Пребывание в Германии (июль 1875 – весна 1876 года) и формирование собственной политической программы
Проживая большей частью в Кёнигсберге, Зунделевич периодически посещал Берлин и другие города Германии, продолжая заниматься тем же, чем и в Вильно, – транспортировкой нелегальных изданий и переправкой участников революционного движения через границу Пересылал он и корреспонденции для газеты «Вперед!» из России. Ближайшим помощником Зунделевича стал поселившийся в Берлине бывший «чайковец» Г. Е. Гуревич[353].
Примерно в начале весны (скорее всего, в марте) 1876 года на имя Зунделевича, жившего по паспорту Давида Гуревича (брата его помощника), поступила большая посылка из Женевы, которая обратила на себя внимание кенигсбергской таможни. Таможенники вскрыли ее. Там оказалось множество фальшивых печатей российских администраторов – полицмейстеров, исправников, губернаторов и т. п. Зунделевича вызвали в таможню и объявили, что эта посылка будет отправлена в полицию. Он не стал дожидаться вызова в полицейское управление, поскольку опасался ареста и даже выдачи России, потому тут же уехал в Берлин, где, видимо, жил по другому паспорту[354].

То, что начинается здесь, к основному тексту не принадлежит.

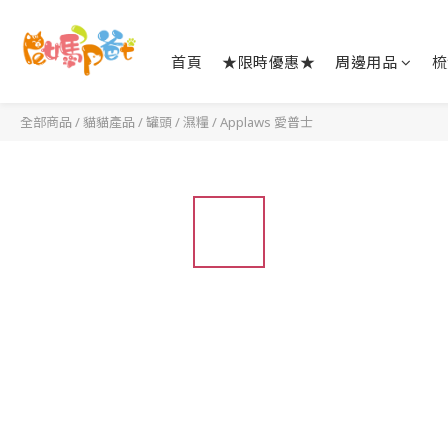
首頁
★限時優惠★
周邊用品
梳
全部商品
/
貓貓產品
/
罐頭 / 濕糧
/
Applaws 愛普士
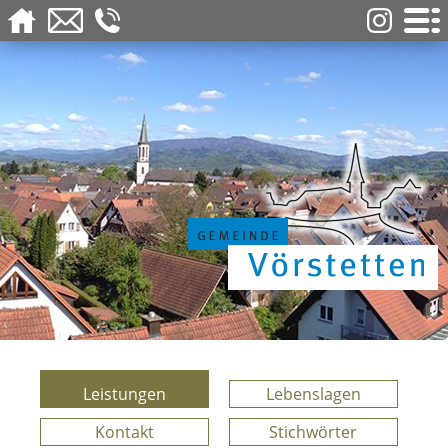
Leistungen
Lebenslagen
Kontakt
Stichwörter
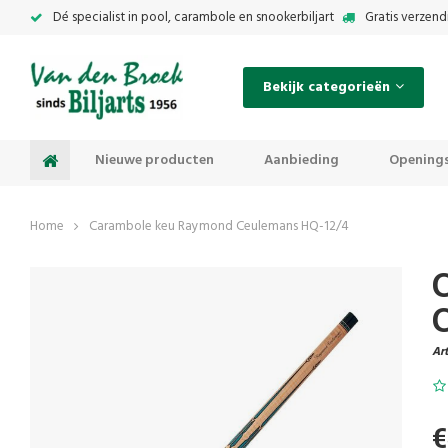
Dé specialist in pool, carambole en snookerbiljart
Gratis verzend
Bekijk categorieën
Nieuwe producten
Aanbieding
Openings
Home
Carambole keu Raymond Ceulemans HQ-12/4
Art
€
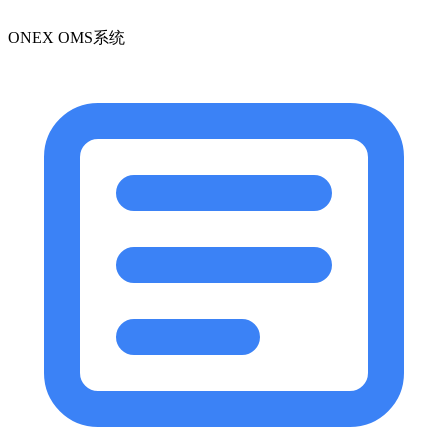
ONEX OMS系统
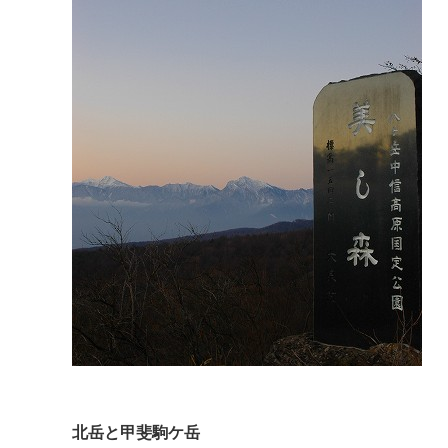
北岳と甲斐駒ケ岳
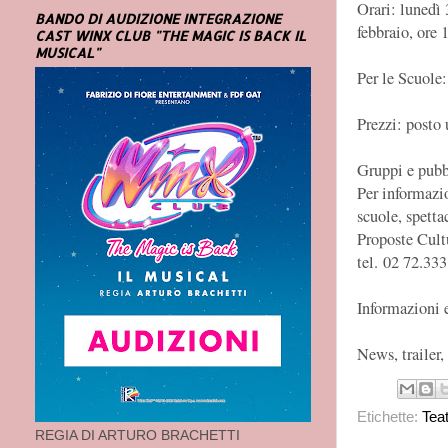
Orari: lunedì 
BANDO DI AUDIZIONE INTEGRAZIONE
febbraio, ore 
CAST WINX CLUB "THE MAGIC IS BACK IL
MUSICAL"
Per le Scuole:
Prezzi: posto 
Gruppi e pubb
Per informazio
scuole, spetta
Proposte Cultu
tel. 02 72.33
Informazioni 
News, trailer,
Etichette:
Tea
REGIA DI ARTURO BRACHETTI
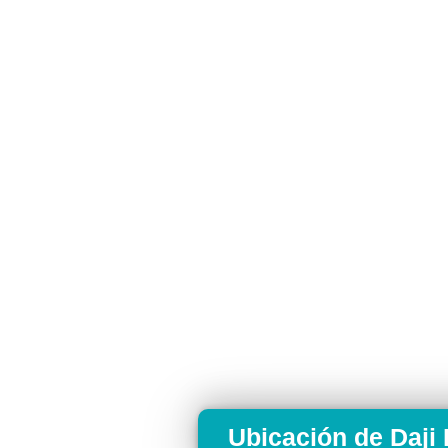
Ubicación de Daj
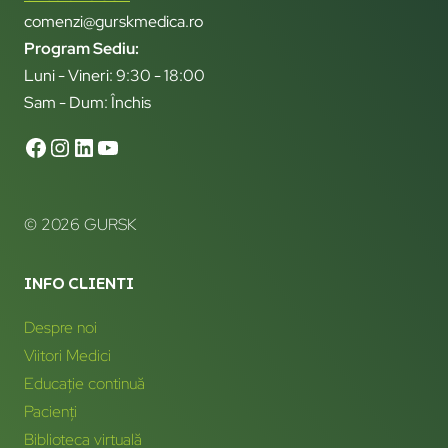
comenzi@gurskmedica.ro
Program Sediu:
Luni - Vineri: 9:30 - 18:00
Sam - Dum: Închis
© 2026 GURSK
INFO CLIENTI
Despre noi
Viitori Medici
Educație continuă
Pacienți
Biblioteca virtuală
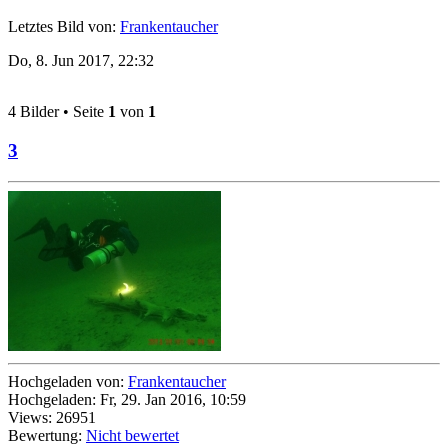
Letztes Bild von:
Frankentaucher
Do, 8. Jun 2017, 22:32
4 Bilder • Seite
1
von
1
3
Hochgeladen von:
Frankentaucher
Hochgeladen: Fr, 29. Jan 2016, 10:59
Views: 26951
Bewertung:
Nicht bewertet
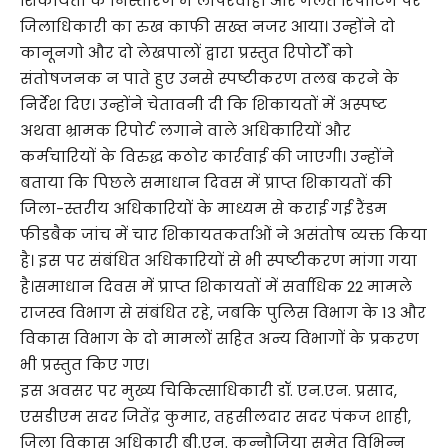
शिकायतों के निस्तारण में लापरवाही और गलत रिपोर्टिंग पर
जिलाधिकारी का रुख काफी सख्त नजर आया। उन्होंने दो
कानूनगो और दो लेखपालों द्वारा प्रस्तुत रिपोर्टों को
संतोषजनक न पाते हुए उनसे स्पष्टीकरण तलब करने के
निर्देश दिए। उन्होंने चेतावनी दी कि शिकायतों में अस्पष्ट
अथवा भ्रामक रिपोर्ट लगाने वाले अधिकारियों और
कर्मचारियों के विरुद्ध कठोर कार्रवाई की जाएगी। उन्होंने
बताया कि पिछले समाधान दिवस में प्राप्त शिकायतों की
जिला-स्तरीय अधिकारियों के माध्यम से कराई गई रैंडम
फीडबैक जांच में चार शिकायतकर्ताओं ने असंतोष व्यक्त किया
है। इस पर संबंधित अधिकारियों से भी स्पष्टीकरण मांगा गया
है।समाधान दिवस में प्राप्त शिकायतों में सर्वाधिक 22 मामले
राजस्व विभाग से संबंधित रहे, जबकि पुलिस विभाग के 13 और
विकास विभाग के दो मामलों सहित अन्य विभागों के प्रकरण
भी प्रस्तुत किए गए।
इस अवसर पर मुख्य चिकित्साधिकारी डॉ. एन.एन. प्रसाद,
एसडीएम सदर जितेंद्र कुमार, तहसीलदार सदर पंकज शाही,
जिला विकास अधिकारी बी.एन. कन्नौजिया समेत विभिन्न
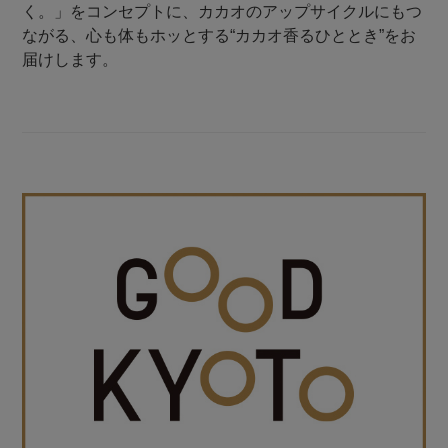
く。」をコンセプトに、カカオのアップサイクルにもつ
ながる、心も体もホッとする“カカオ香るひととき”をお
届けします。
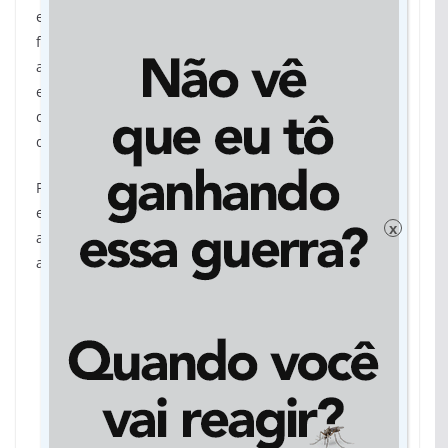
emocionando os pais Ricardo e Rita, demais
familiares, amigas e amigos presentes. Entre
aplausos e abraços afetuosos, a escritora pode
enxergar e sentir que é especial e inspira uma legião
de pessoas e quanto foi importante foi sua decisão
de continuar vida e seus desafios.
Para saber mais da história desta jovem inspiradora
e sua decisão de abraçar a vida e não fugir dela, é só
x
acessar
aqui
e encomendar o livro, que pode ser
adquirido nos formato físico e também digital.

Зунделевич заинтересовался деятельностью немецких социал-демократов, создавших в 1875 году Социалистическую рабочую партию Германии (в дальнейшем – СРПГ). Скорее всего, первое знакомство с ними состоялось еще в Кёнигсберге, где Финкельштейн имел обширные связи с социал-демократическими кругами. В Берлине Зунделевич часто посещает собрания, проводимые социал-демократами, знакомится и общается с некоторыми их видными деятелями[355] (какими именно, источники не говорят. А. Д. Михайлов – один из лидеров поздней «Земли и воли» и ранней «Народной воли» – писал о Зунделевиче товарищам, что «среди немецких демократов [социал-демократов. –
Тут стоит отметить, что тогдашняя Германия совсем не была полноценной демократией: права рейхстага, избираемого народом на основе всеобщего (для мужчин) избирательного права, были существенно ограничены, а основные властные полномочия находились у императора и назначаемого так называемыми «государствами союза» (то есть входящими в состав Германии образованиями) Союзного совета (бундесрата). Реальная власть в 1871–1890 годах фактически находилась у имперского канцлера О. фон Бисмарка. Тем не менее в Германии активно и беспрепятственно действовали политические партии (в том числе до принятия так называемого «исключительного закона против социалистов» в октябре 1878 года – и СРПГ), а предлагаемые канцлером законопроекты все же не могли вступить в силу без их утверждения рейхстагом.